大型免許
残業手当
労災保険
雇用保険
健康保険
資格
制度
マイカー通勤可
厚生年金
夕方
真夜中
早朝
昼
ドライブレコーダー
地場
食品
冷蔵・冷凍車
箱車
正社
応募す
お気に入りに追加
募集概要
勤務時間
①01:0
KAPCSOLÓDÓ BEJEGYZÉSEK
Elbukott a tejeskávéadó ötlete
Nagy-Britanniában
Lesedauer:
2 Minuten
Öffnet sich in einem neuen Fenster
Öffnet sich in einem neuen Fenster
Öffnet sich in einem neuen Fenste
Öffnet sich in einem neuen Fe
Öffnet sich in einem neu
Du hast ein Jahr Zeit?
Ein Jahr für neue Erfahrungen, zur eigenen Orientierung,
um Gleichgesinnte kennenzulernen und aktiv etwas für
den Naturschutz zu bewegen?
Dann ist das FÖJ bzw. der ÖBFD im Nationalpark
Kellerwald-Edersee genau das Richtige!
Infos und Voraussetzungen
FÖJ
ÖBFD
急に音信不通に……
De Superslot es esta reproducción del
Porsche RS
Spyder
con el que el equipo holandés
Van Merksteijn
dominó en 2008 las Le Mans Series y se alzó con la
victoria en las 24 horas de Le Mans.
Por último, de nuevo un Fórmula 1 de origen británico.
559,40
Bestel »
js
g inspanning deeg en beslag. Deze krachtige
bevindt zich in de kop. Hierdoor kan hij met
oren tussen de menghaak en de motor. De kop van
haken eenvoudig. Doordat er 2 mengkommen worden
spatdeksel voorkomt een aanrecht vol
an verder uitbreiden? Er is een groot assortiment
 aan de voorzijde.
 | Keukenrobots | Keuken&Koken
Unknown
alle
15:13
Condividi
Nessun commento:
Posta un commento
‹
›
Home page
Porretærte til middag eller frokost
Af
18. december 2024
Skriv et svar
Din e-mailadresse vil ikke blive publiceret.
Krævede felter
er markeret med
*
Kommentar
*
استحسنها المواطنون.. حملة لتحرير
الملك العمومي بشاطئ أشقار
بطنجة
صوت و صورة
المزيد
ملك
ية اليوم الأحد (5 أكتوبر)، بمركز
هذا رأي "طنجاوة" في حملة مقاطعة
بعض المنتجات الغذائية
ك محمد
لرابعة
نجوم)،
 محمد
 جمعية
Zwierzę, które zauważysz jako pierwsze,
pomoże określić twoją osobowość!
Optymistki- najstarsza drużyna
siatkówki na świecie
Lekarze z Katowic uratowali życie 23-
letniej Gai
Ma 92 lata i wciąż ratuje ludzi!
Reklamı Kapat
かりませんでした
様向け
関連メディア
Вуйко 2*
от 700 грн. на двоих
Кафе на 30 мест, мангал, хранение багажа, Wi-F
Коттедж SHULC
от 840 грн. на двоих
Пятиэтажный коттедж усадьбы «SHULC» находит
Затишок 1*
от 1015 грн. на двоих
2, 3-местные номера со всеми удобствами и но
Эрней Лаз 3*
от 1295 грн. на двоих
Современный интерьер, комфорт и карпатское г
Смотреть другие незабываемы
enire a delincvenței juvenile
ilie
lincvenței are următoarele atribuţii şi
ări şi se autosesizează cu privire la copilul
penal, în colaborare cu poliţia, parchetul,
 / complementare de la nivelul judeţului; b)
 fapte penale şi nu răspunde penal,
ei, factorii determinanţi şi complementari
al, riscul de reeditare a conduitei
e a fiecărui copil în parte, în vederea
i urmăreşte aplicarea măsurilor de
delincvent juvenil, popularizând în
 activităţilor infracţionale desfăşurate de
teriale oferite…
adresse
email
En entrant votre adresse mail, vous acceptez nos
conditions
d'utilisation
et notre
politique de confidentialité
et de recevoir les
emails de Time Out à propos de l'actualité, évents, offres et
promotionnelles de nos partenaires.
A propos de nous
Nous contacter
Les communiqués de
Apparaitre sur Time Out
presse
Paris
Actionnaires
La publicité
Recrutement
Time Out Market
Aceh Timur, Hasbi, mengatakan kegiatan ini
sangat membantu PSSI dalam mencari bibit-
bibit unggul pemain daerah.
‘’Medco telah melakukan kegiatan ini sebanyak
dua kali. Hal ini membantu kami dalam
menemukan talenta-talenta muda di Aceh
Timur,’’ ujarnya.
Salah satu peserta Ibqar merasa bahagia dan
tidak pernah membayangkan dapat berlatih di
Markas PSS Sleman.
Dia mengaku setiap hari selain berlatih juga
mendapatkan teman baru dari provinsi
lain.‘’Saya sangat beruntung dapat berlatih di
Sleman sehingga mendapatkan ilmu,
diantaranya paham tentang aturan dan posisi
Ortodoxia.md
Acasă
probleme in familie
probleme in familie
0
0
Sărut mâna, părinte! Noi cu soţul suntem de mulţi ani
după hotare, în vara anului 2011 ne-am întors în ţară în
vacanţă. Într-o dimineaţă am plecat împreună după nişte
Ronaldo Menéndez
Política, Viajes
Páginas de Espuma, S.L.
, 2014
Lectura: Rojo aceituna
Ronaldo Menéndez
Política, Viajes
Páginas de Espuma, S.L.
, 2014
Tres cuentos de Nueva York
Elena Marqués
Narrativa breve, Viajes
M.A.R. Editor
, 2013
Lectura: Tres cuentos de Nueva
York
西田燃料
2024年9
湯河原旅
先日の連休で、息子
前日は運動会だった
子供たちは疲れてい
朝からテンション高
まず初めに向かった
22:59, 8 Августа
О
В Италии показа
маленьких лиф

Required action: Pick out each line in the entries above that contains the word "двоих", and copy those lines.

Reply:
от 700 грн. на двоих
от 840 грн. на двоих
от 1015 грн. на двоих
от 1295 грн. на двоих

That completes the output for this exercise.